In June 2022, Hash Boy addressed the Graduating Class of 2022 from Fillmore P. Millard Vocational Junior College. The following is an unedited transcript of Hash Boy’s Commencement address.


“Welcome graduates!”

“Thank you for that warm introduction, Dr. Miriam Webster. I am honored to have been chosen to address this, the esteemed 2022 graduating class of Fillmore P. Millard Vocational Junior College.

I’ve been informed that your school mascot is the naked mole rat. How do you guys know the mole rats are naked? Are some of the mole rats fully clothed, wearing little vests and knee-socks?

I’d like to share some advice with you graduates that I’ve acquired over my long hashing career. Do we have any young hashers out there in the auditorium?

As you now embark on your life’s journey, you will find that often you run into challenges, or as I like to call them “back-tracks”. Sometimes, it seems that life is coming at you all uphill and into a headwind. Speaking of wind, was that one your’s Dr. Webster? Whew. You may want to fire that cafeteria lunch lady Bernice on Monday.

In order to minimize the backtracks in life, I believe one should scout in advance to try and avoid the poison oak, hostile home-owners and loose dogs wherever possible.

Soon you will face major life decisions or “checks”. In order to advance, it is critical to choose your path wisely without rushing as those type-A FRB’s are wont to do. You do not want to procrastinate too long at these life decision points, however, or you will become what’s known in life as a “check-hanger”.

There will be many happy times ahead. Rejoice! Huzzah! I recommend singing any chance you get. My life’s motto is: “Sing like nobody is watching!” If your future boss annoys you and constantly makes your life miserable, well walk into your office each workday loudly singing “He’s the meanest, he sucks…”. What? Oh well, I think you get the idea.

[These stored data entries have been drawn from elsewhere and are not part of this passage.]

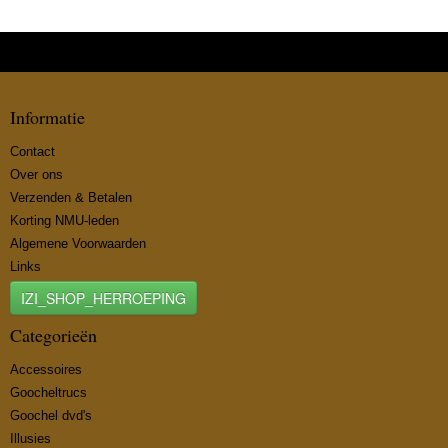
Informatie
Contact
Over ons
Verzenden & Betalen
Korting NMU-leden
Algemene Voorwaarden
Links
IZI_SHOP_HERROEPING
Categorieën
Accessoires
Goocheltrucs
Goochel dvd's
Illusies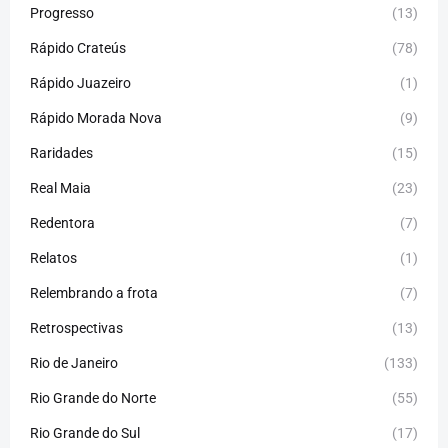
Progresso
(13)
Rápido Crateús
(78)
Rápido Juazeiro
(1)
Rápido Morada Nova
(9)
Raridades
(15)
Real Maia
(23)
Redentora
(7)
Relatos
(1)
Relembrando a frota
(7)
Retrospectivas
(13)
Rio de Janeiro
(133)
Rio Grande do Norte
(55)
Rio Grande do Sul
(17)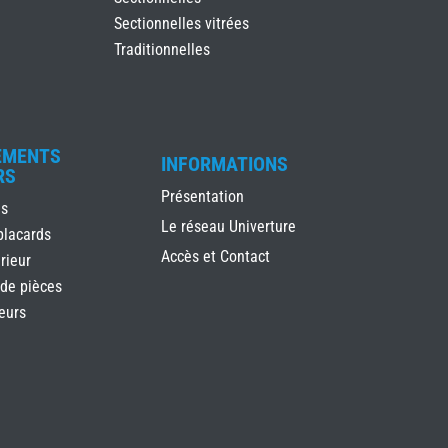
Sectionnelles vitrées
Traditionnelles
EMENTS
INFORMATIONS
RS
Présentation
es
Le réseau Univerture
placards
Accès et Contact
rieur
 de pièces
ieurs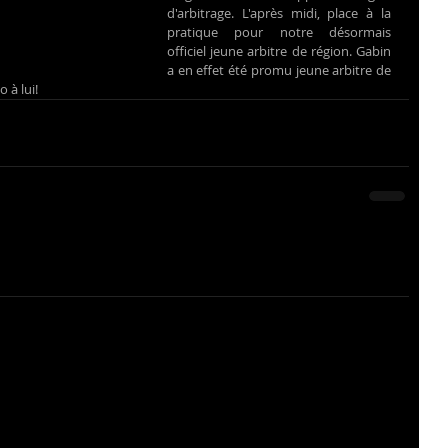
d'arbitrage. L'après midi, place à la 
pratique pour notre désormais 
officiel jeune arbitre de région. Gabin 
a en effet été promu jeune arbitre de 
 à lui!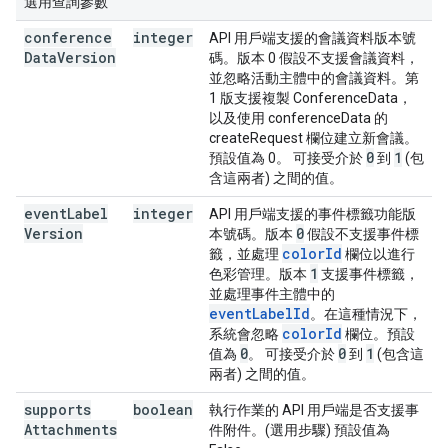
選用查詢參數
conference
integer
API 用戶端支援的會議資料版本號
Data
Version
碼。版本 0 假設不支援會議資料，
並忽略活動主體中的會議資料。第
1 版支援複製 ConferenceData，
以及使用 conferenceData 的
createRequest 欄位建立新會議。
0
1
預設值為 0。 可接受介於
到
(包
含這兩者) 之間的值。
event
Label
integer
API 用戶端支援的事件標籤功能版
Version
0
本號碼。版本
假設不支援事件標
colorId
籤，並處理
欄位以進行
1
色彩管理。版本
支援事件標籤，
並處理事件主體中的
eventLabelId
。在這種情況下，
colorId
系統會忽略
欄位。預設
0
0
1
值為
。 可接受介於
到
(包含這
兩者) 之間的值。
supports
boolean
執行作業的 API 用戶端是否支援事
Attachments
件附件。(選用步驟) 預設值為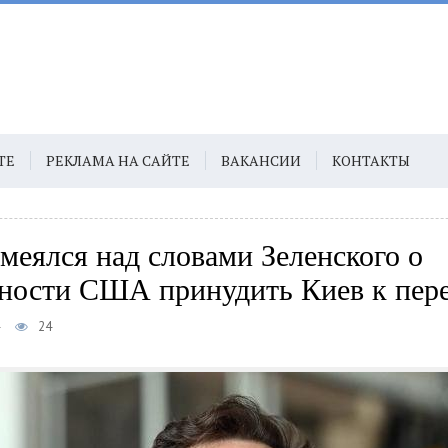
ТЕ
РЕКЛАМА НА САЙТЕ
ВАКАНСИИ
КОНТАКТЫ
меялся над словами Зеленского о
ности США принудить Киев к пер
24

Many of you graduates will be getting married and then soon after that many of you will be getting divorced. This means opportunity! A chance for some of you to get a name change. That’s right, when you get married you can change your name and for some of you, you can get a hyphen – for free! For real. I’m looking at you class Valedictorian Anna Festering-Johnson. And you Yvonne Jellicle-Besturd.

Of course, in your lives, there will be mistakes made. You can learn from them, or even better watch your friends make mistakes and learn from them! If you’re not lucky and your mistakes are serious enough you may end up getting nominated for hash-shit. Keep your chin up as this typically only lasts a week and then you are free to make even more mistakes!

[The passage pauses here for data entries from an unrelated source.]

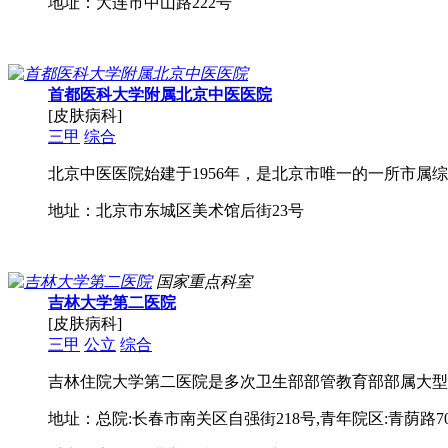
地址：大连市中山路222号
首都医科大学附属北京中医医院
[皮肤病科]
三甲
综合
北京中医医院始建于1956年，是北京市唯一的一所市属综
地址：北京市东城区美术馆后街23号
国家重点科室
吉林大学第二医院
[皮肤病科]
三甲
公立
综合
吉林住院大学第二医院是多次卫生部部管教育部部属大型
地址：总院:长春市南关区自强街218号,青年院区:青荫路70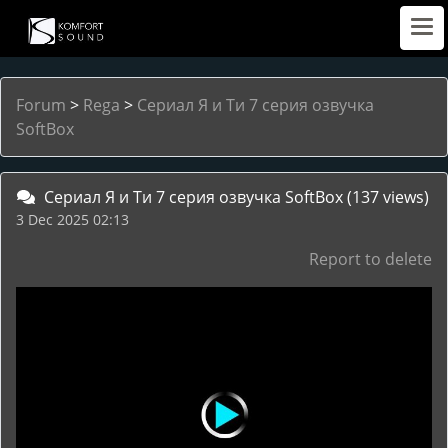
Forum
>
Rega
>
Сериал Я и Ти 7 серия озвучка
SoftBox
Сериал Я и Ти 7 серия озвучка SoftBox
(137 views)
3 Dec 2025 02:13
Report to delete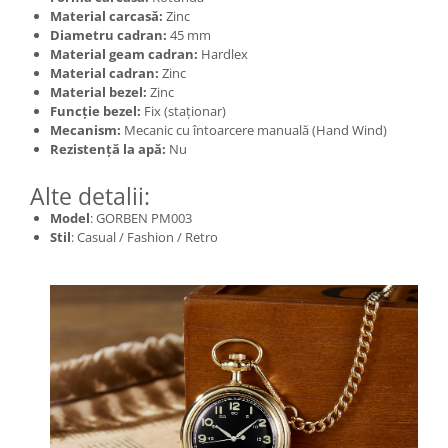
Material carcasă:
Zinc
Diametru cadran:
45 mm
Material geam cadran:
Hardlex
Material cadran:
Zinc
Material bezel:
Zinc
Funcție bezel:
Fix (staționar)
Mecanism:
Mecanic cu întoarcere manuală (Hand Wind)
Rezistență la apă:
Nu
Alte detalii:
Model
: GORBEN PM003
Stil
: Casual / Fashion / Retro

Later in life, way on down the trail, maybe three or four beerchecks in, you may start to think about the on-in. My advice is don’t even think about it. Chances are, the way things are going, few of you will even get close to reaching the on-in as many are sure to be snared by all of the hazards and deep shiggy waiting for you out there.

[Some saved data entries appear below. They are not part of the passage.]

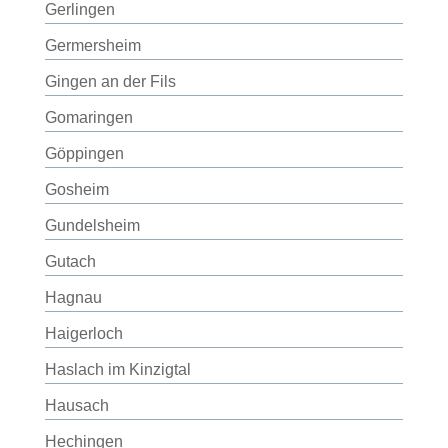
Gerlingen
Germersheim
Gingen an der Fils
Gomaringen
Göppingen
Gosheim
Gundelsheim
Gutach
Hagnau
Haigerloch
Haslach im Kinzigtal
Hausach
Hechingen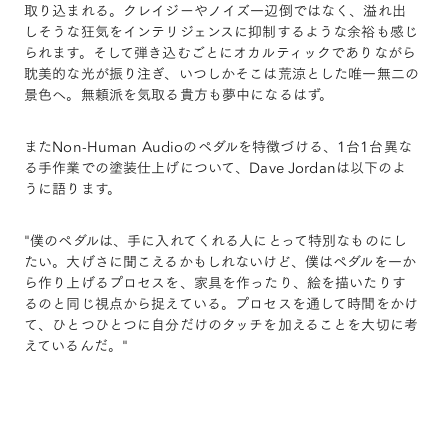
取り込まれる。クレイジーやノイズ一辺倒ではなく、溢れ出
しそうな狂気をインテリジェンスに抑制するような余裕も感じ
られます。そして弾き込むごとにオカルティックでありながら
耽美的な光が振り注ぎ、いつしかそこは荒涼とした唯一無二の
景色へ。無頼派を気取る貴方も夢中になるはず。
またNon-Human Audioのペダルを特徴づける、1台1台異な
る手作業での塗装仕上げについて、Dave Jordanは以下のよ
うに語ります。
"僕のペダルは、手に入れてくれる人にとって特別なものにし
たい。大げさに聞こえるかもしれないけど、僕はペダルを一か
ら作り上げるプロセスを、家具を作ったり、絵を描いたりす
るのと同じ視点から捉えている。プロセスを通して時間をかけ
て、ひとつひとつに自分だけのタッチを加えることを大切に考
えているんだ。"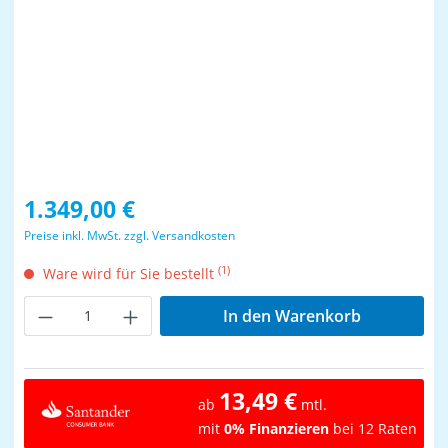
Regulärer Preis:
1.349,00 €
Preise inkl. MwSt. zzgl. Versandkosten
(1)
Ware wird für Sie bestellt
Produkt Anzahl: Gib den gewünschten Wer
In den Warenkorb
13,49 €
ab
mtl.
mit
0% Finanzieren
bei 12 Raten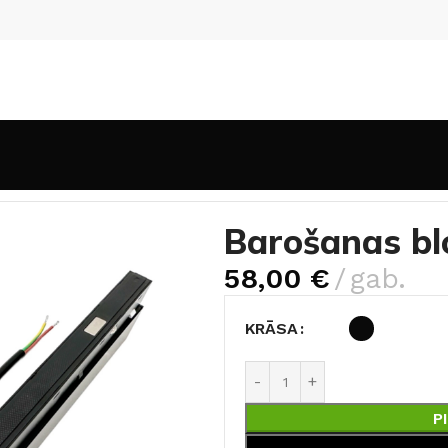
ēmas
Barošanas bloks POW-TR 200W
Barošanas b
58,00
€
gab.
KRĀSA
P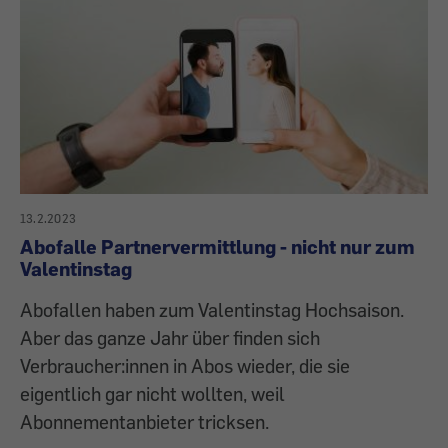
13.2.2023
Abofalle Partnervermittlung - nicht nur zum
Valentinstag
Abofallen haben zum Valentinstag Hochsaison.
Aber das ganze Jahr über finden sich
Verbraucher:innen in Abos wieder, die sie
eigentlich gar nicht wollten, weil
Abonnementanbieter tricksen.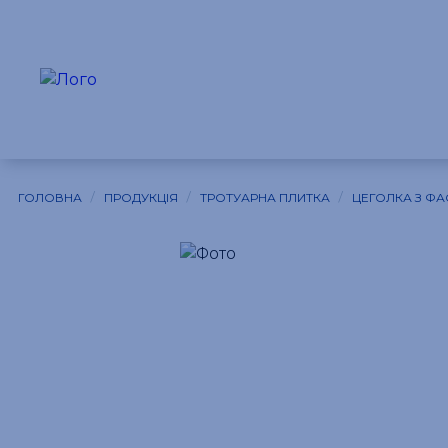
/
/
/
ГОЛОВНА
ПРОДУКЦІЯ
ТРОТУАРНА ПЛИТКА
ЦЕГОЛКА З Ф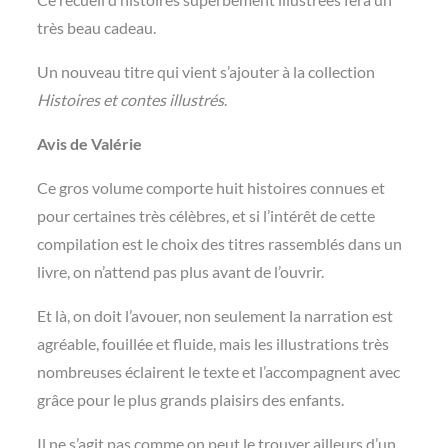
très beau cadeau.
Un nouveau titre qui vient s’ajouter à la collection
Histoires et contes illustrés
.
Avis de Valérie
Ce gros volume comporte huit histoires connues et
pour certaines très célèbres, et si l’intérêt de cette
compilation est le choix des titres rassemblés dans un
livre, on n’attend pas plus avant de l’ouvrir.
Et là, on doit l’avouer, non seulement la narration est
agréable, fouillée et fluide, mais les illustrations très
nombreuses éclairent le texte et l’accompagnent avec
grâce pour le plus grands plaisirs des enfants.
Il ne s’agit pas comme on peut le trouver ailleurs d’un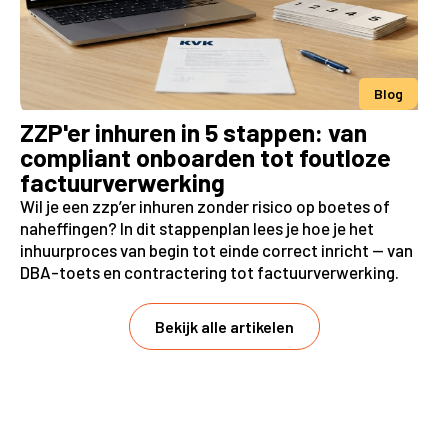
Blog
ZZP'er inhuren in 5 stappen: van
compliant onboarden tot foutloze
factuurverwerking
Wil je een zzp’er inhuren zonder risico op boetes of
naheffingen? In dit stappenplan lees je hoe je het
inhuurproces van begin tot einde correct inricht — van
DBA-toets en contractering tot factuurverwerking.
Bekijk alle artikelen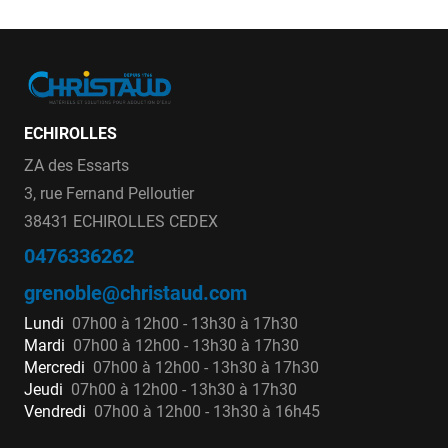
ECHIROLLES
ZA des Essarts
3, rue Fernand Pelloutier
38431 ECHIROLLES CEDEX
0476336262
grenoble@christaud.com
Lundi
07h00 à 12h00 - 13h30 à 17h30
Mardi
07h00 à 12h00 - 13h30 à 17h30
Mercredi
07h00 à 12h00 - 13h30 à 17h30
Jeudi
07h00 à 12h00 - 13h30 à 17h30
Vendredi
07h00 à 12h00 - 13h30 à 16h45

Go Mole Rats!  Remember, graduates, it’s my world and I just let you hash in it.

On On!”

Professor Hash Boy lectures the hash class

1 thought on “Hash Boy’s Commencement Address Transcript”

  1. Hi Hash Boy! I want to let you know that I was in this ‘22 graduating class at Fillmore P. Millard and we were all really amped to hear your commencement address. I became a hasher because of you after I graduated and I just got named (“Jamie Lee Coitus”)! Oh and that Cafeteria Lady Bernice did get fired the week after your commencement address. On On!